L’Agence gouvernementale américaine estime que plus de 200 000 personnes souffrent d’un manque extrême de nourriture.

La famine est déjà présente dans le nord de la bande de Gaza, selon l’Agence américaine pour le développement international. Dans son évaluation du mois mars, USAID fait état d’un niveau élevé d’insécurité alimentaire. L’agence gouvernementale estime que 70% de la population du nord de l’enclave palestinienne, soit plus de 200 000 personnes, souffre d’un manque extrême de nourriture.

Soumis à une forte pression internationale, Israël a indiqué qu’un nouveau point de passage terrestre vers nord de la bande de Gaza serait bientôt ouvert.

En attendant, la tension continue de monter dans la région, après une frappe attribuée à Tsahal sur le consulat iranien à Damas en Syrie, la semaine dernière.

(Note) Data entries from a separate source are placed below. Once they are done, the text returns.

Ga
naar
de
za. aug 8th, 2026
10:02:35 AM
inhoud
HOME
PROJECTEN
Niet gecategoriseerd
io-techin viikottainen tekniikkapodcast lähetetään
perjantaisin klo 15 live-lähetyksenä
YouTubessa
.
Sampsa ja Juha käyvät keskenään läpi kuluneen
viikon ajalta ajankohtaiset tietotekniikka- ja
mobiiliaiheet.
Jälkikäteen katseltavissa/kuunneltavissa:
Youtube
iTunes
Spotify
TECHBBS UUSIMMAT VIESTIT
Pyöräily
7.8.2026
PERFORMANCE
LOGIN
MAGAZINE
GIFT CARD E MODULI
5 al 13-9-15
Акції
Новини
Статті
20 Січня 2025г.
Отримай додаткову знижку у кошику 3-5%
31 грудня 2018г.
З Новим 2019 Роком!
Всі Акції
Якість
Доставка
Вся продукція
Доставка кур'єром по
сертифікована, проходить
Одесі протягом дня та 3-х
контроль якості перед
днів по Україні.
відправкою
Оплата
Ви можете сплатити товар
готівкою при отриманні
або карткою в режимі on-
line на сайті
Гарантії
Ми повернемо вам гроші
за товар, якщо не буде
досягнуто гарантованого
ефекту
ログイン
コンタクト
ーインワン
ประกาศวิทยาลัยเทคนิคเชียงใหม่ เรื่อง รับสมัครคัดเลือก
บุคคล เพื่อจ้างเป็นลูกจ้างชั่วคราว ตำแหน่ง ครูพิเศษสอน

« Une attaque à partir du territoire iranien serait une preuve évidente de la volonté de l’Iran de provoquer une escalade au Moyen-Orient et de cesser de se cacher derrière des mandataires, a déclaré Daniel Hagari, porte-parole de l’armée israélienne. Au cours des derniers mois, nous avons amélioré et perfectionné nos capacités offensives et nous saurons comment agir en cas de besoin. »

De leur côté, des étudiants juifs ultra-orthodoxes ont manifesté à Tel-Aviv contre la fin annoncée de leur exemption du service militaire. En ordonnant le gel des fonds publics qui leur était alloué, la Cour suprême d’Israël a mis la pression au gouvernement Netanyahu sur cette question épineuse.